The soldiers we call Varangians today came south from Scandinavia in the 9th Century to conquer and rule the Kievan Rus, an area that today encompasses parts of Belarus, Russia, and Ukraine. Despite having settled far from the coastline, the Viking warriors never lost their taste for raiding and plundering. They soon set their eyes on a jewel of a city to the south: Constantinople.

byzantine viking/Varangian trade routes

Unfortunately for the raiders, the city’s Theodosian Walls pretty much made any simple raid on the city useless. Even armies with advanced siege technology found it difficult to attack. The Vikings began to raid the countryside instead. The wealthy Byzantines, realizing that all the raiders wanted was to loot and plunder decided to buy them off… and they paid very well. 

They paid so well, in fact, that it earned the empire the Vikings’ loyalty. Once they became an ally, they were allowed into the city of Constantinople itself and quickly fell in love with its beauty and grandeur. They began to call it “Miklagard,” the Grand City. As for the promise of adventure, battle and even more looting, the Byzantines had no shortage of enemies. 

Once the Vikings’ boats were in the seas surrounding the Byzantine Empire, they went to work. The Vikings helped the empire conquer Crete in 945, then took the fight to the Arabs in the 950s. They were soon the elite warriors of the Byzantine Empire and were called upon for the toughest military adventures the empire had to offer. 

When Byzantine General Bardas Phokas rebelled against Emperor Basil II in 988, The Kievan Rus sent 6,000 Norse warriors to Constantinople. When they arrived to meet Phokas in combat, his forces scrambled, the general himself was said to have a stroke, and the Vikings hunted down the rebels and hacked them to pieces. 

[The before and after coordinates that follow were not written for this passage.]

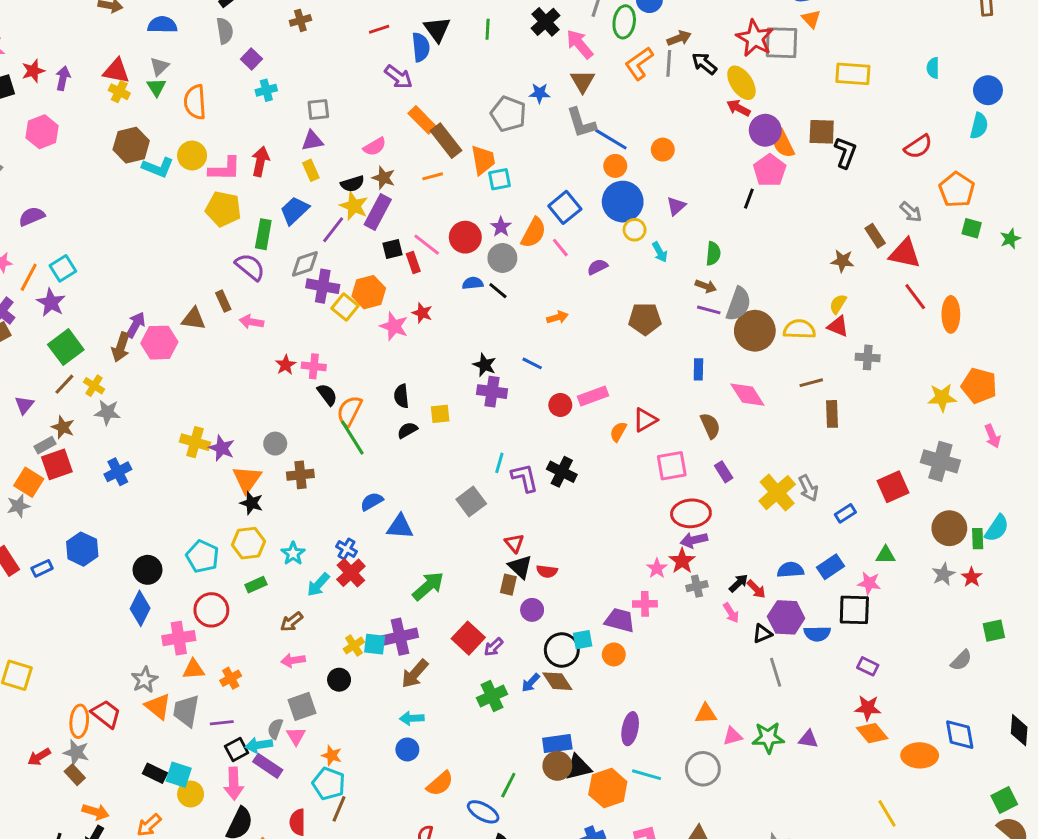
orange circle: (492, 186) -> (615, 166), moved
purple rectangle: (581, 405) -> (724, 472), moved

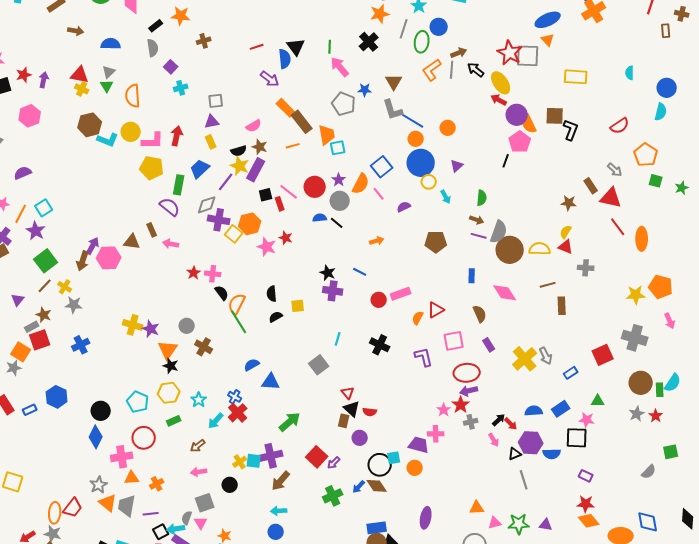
pink arrow: (580, 44) -> (340, 67), moved
brown cross: (300, 475) -> (204, 347), turned 36
purple L-shape: (525, 478) -> (424, 357), moved
red trapezoid: (106, 714) -> (73, 508), turned 90

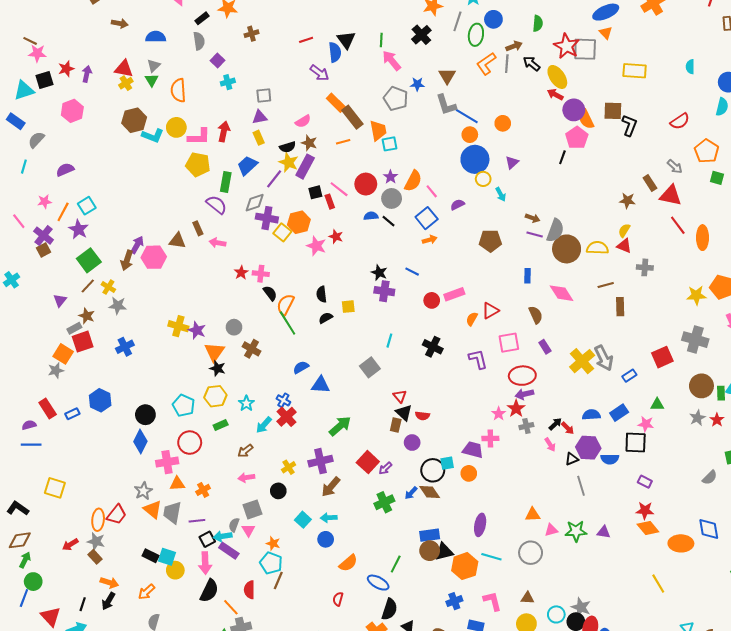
yellow cross: (82, 89) -> (126, 83), turned 32
blue square: (382, 167) -> (427, 218), moved
green semicircle: (482, 198) -> (538, 23), moved
gray arrow: (546, 356) -> (604, 358), size x1.4
cyan square: (254, 461) -> (303, 520), moved, turned 35

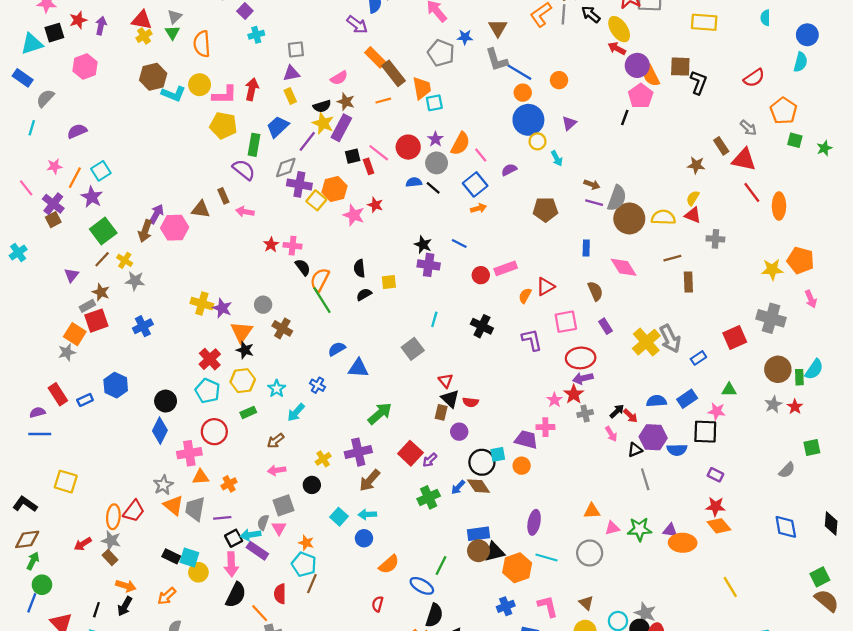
red cross: (287, 417) -> (210, 359), moved
orange ellipse: (681, 543) -> (683, 543), moved
brown triangle: (527, 598) -> (586, 603), turned 40

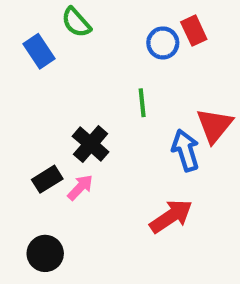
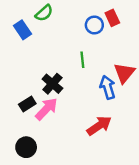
green semicircle: (76, 22) -> (44, 13), turned -90
pink arrow: (80, 187) -> (46, 109), size x1.5

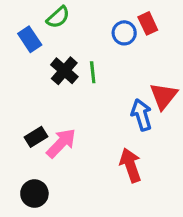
green line: (82, 60) -> (93, 72), moved
black cross: (52, 84) -> (64, 71), moved
red arrow: (99, 126) -> (130, 165), turned -75

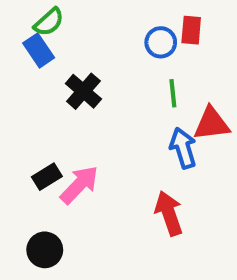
green semicircle: (58, 17) -> (49, 22), moved
red rectangle: (148, 23) -> (191, 30), turned 30
green line: (93, 72) -> (173, 93), moved
red triangle: (164, 96) -> (212, 124), turned 44

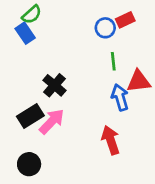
red rectangle: (191, 30) -> (125, 20), turned 60
black cross: (83, 91) -> (54, 85), moved
black rectangle: (47, 177) -> (30, 116), size x1.4

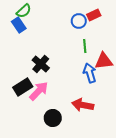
red arrow: (111, 140) -> (83, 105), turned -60
black circle: (29, 164) -> (53, 118), moved

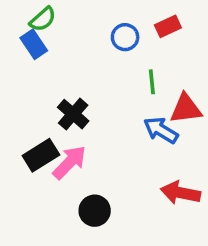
blue circle: (79, 21) -> (125, 37), moved
blue arrow: (90, 73) -> (161, 130), turned -42
red arrow: (83, 105) -> (180, 193), moved

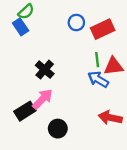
red rectangle: (168, 26) -> (103, 29), moved, size x1.5
green line: (152, 82) -> (97, 60), moved
black rectangle: (41, 155) -> (25, 111), moved

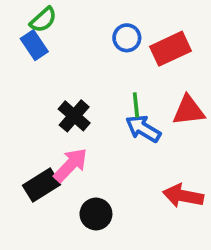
green line: (97, 60) -> (136, 105), moved
blue arrow: (98, 79) -> (143, 129), moved

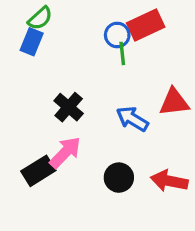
blue rectangle: (34, 45) -> (32, 42), turned 56
red rectangle: (170, 49) -> (146, 25), moved
green line: (136, 105) -> (122, 53), moved
black circle: (96, 214) -> (119, 178), moved

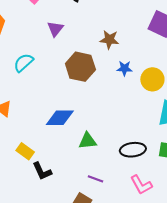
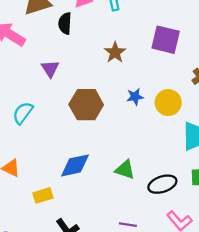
brown star: (109, 40) -> (115, 52), moved, turned -30
green triangle: (88, 141) -> (125, 170), moved, turned 36
yellow rectangle: (25, 151) -> (43, 195), moved, turned -42

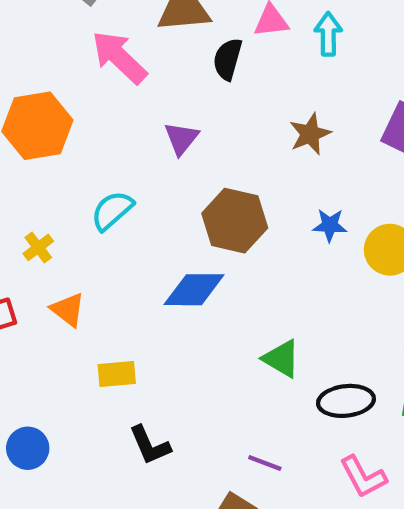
blue diamond: (75, 165) -> (194, 290), moved

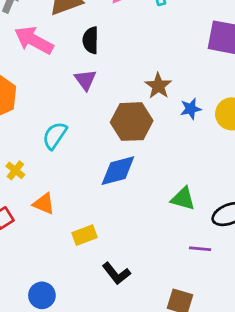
black semicircle: (228, 59) -> (91, 40), moved
brown star: (310, 134) -> (158, 86), moved
purple line: (265, 463) -> (200, 249), moved

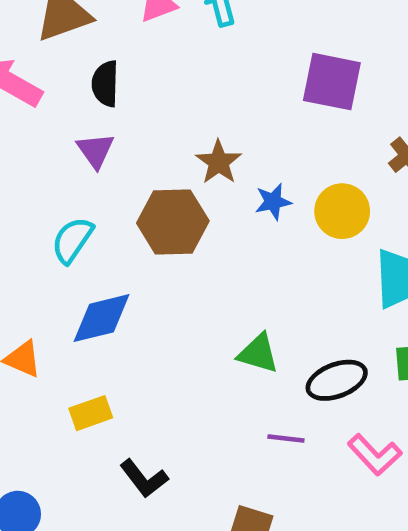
cyan semicircle: (55, 136) -> (72, 240), moved
blue diamond: (118, 171) -> (101, 318), moved

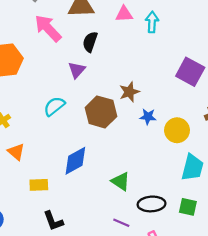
blue diamond: (101, 318) -> (75, 161), moved, turned -32

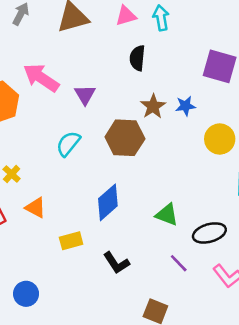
pink arrow: (48, 28) -> (41, 78), moved
black semicircle: (90, 42) -> (137, 58), moved
blue star: (148, 117) -> (185, 106), moved
black L-shape: (53, 221) -> (116, 263), moved
purple line: (121, 223) -> (179, 263), turned 35

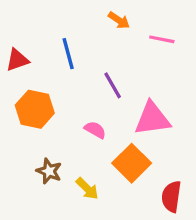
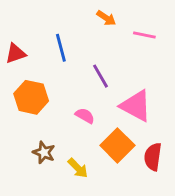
pink triangle: (152, 119) -> (136, 106), turned 36
red semicircle: (171, 197) -> (153, 157), moved

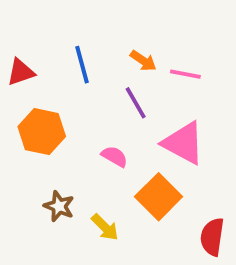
orange arrow: (106, 18) -> (143, 61), moved
pink line: (144, 35) -> (185, 74), moved
red semicircle: (153, 157) -> (212, 237), moved

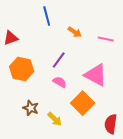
blue line: (82, 65) -> (47, 16), moved
pink line: (185, 74) -> (106, 39), moved
purple line: (136, 103) -> (59, 60), moved, turned 66

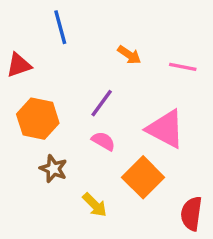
blue line: (47, 16) -> (60, 27), moved
brown star: (31, 108) -> (53, 169), moved

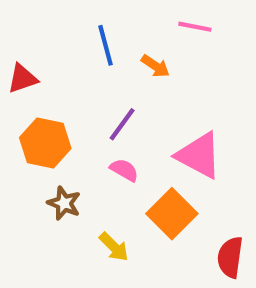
blue line: (60, 27) -> (106, 45), moved
pink line: (183, 67) -> (195, 27), moved

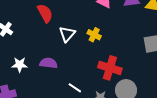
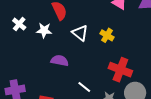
white triangle: (67, 34) -> (80, 33), turned -36
white star: (20, 65) -> (44, 30), moved

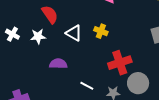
red cross: (120, 70) -> (120, 63), turned -30

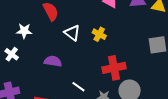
white cross: (12, 34) -> (12, 54), moved
white star: (38, 36) -> (24, 31), moved

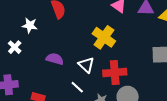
white triangle: (72, 33) -> (86, 65), moved
yellow cross: (99, 34) -> (104, 37), size x1.6

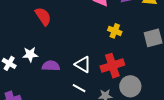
white star: (30, 25) -> (30, 54), moved
yellow cross: (104, 37) -> (115, 31), moved, size x0.6

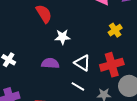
yellow cross: (115, 31) -> (115, 30), turned 32
white star: (30, 54) -> (62, 37), moved

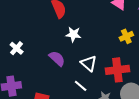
purple semicircle: (50, 63) -> (57, 59), turned 30

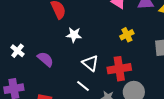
purple semicircle: (57, 59) -> (45, 59), moved

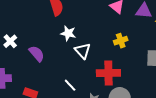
white triangle: (90, 63) -> (83, 51), moved

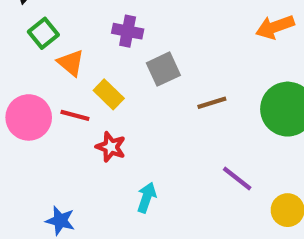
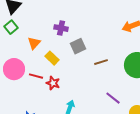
green square: (43, 33) -> (11, 27), moved
orange triangle: (71, 63) -> (34, 43), turned 32
red line: (75, 115) -> (36, 76), moved

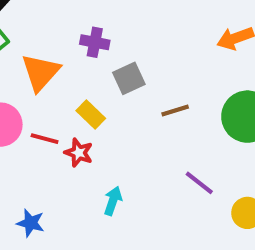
orange triangle: (34, 43) -> (41, 72), size x1.5
yellow rectangle: (52, 58) -> (91, 115), moved

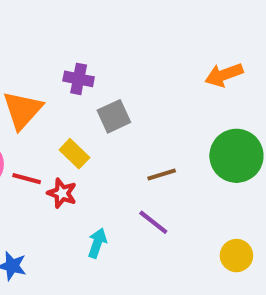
brown line: (175, 111) -> (162, 175), moved
purple line: (199, 183) -> (153, 222), moved

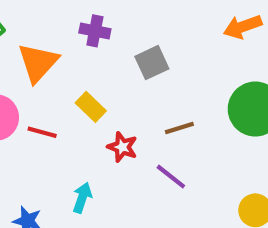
gray square: (114, 116) -> (152, 63), moved
red star: (62, 193) -> (122, 147), moved
cyan arrow: (97, 243) -> (82, 198), moved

byzantine vikings/Varangians
Ship burial of a Rus chieftain as described by the Arab traveler Ahmad ibn Fadlan who visited Kievan Rus in the 10th century, painted by Henryk Siemiradzki (1883).

In the wake of this victory, Basil formed the Varangian Guard, an Imperial Bodyguard composed of just Norse warriors sworn to protect the Byzantine Emperor at any cost. Since they were the emperor’s personal guard, they rarely left the city, but you can’t keep a good Viking down. If trouble on the frontiers of the empire became more than the regular army could handle, the Varangians were sent in to deal with the situation for good. 

When Norman invaders threatened southern Italy in 1018, the Varangians were sent to remind them who controlled the area. When Arabs threatened Sicily, the Varangians kicked them off the island. The same went for Bulgarians who invaded the Byzantine-controlled area of Thrace. When everything was bleak for the Byzantines in combat, the Varangians refused to surrender. 

Even when Constantinople itself fell to the Ottoman armies of Mehmed the II in 1453, the Varangians fought to the last man to protect the emperor. The Varangian Guard fell alongside the fall of the Byzantine Empire and its final emperor.